### WORKING DATA

==*==

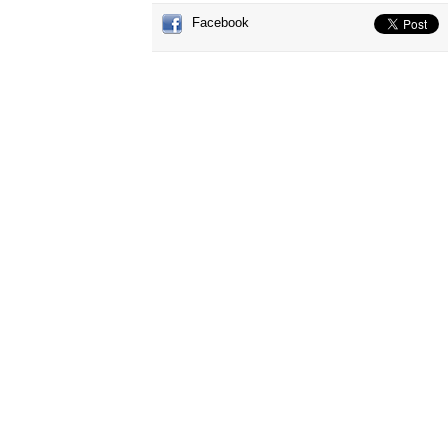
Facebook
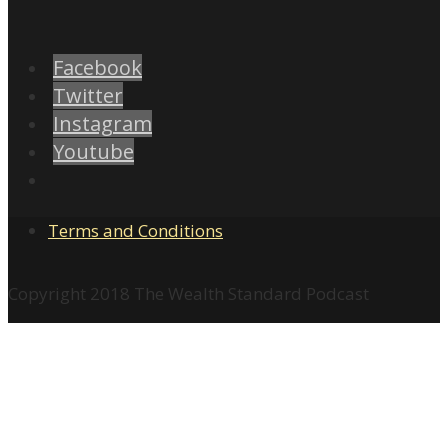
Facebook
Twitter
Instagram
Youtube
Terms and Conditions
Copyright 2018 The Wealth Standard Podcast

==*==

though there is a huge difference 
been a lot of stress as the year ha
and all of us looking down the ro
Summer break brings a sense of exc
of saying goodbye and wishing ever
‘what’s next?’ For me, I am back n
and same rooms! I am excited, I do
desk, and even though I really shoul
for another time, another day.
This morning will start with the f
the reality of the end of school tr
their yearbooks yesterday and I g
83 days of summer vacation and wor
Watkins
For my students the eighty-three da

==*==

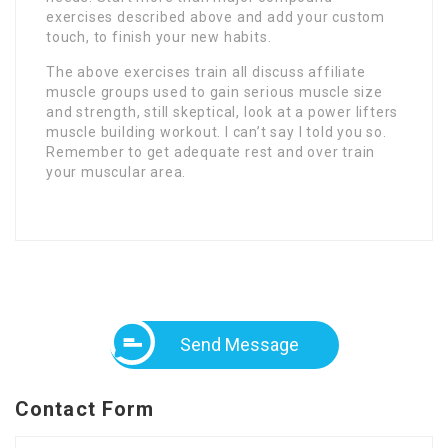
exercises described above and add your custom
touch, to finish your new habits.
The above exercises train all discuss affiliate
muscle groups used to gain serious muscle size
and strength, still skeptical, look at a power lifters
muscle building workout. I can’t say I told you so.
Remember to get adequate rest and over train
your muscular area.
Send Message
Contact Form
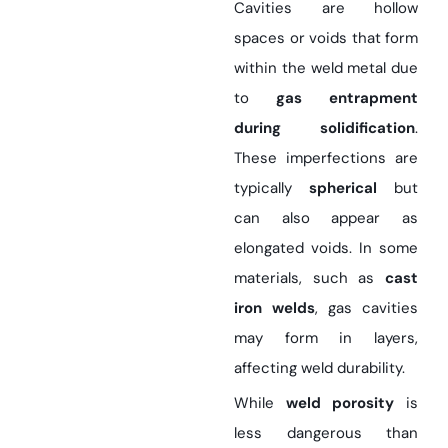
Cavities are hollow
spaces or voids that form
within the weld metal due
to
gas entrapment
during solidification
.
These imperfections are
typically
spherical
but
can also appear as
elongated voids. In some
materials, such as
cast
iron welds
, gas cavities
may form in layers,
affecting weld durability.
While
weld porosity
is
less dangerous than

==*==

### PROBLEM STATEMENT
In the records, count every line that includes "your" and give the count alone.

### ANSWER BELOW
3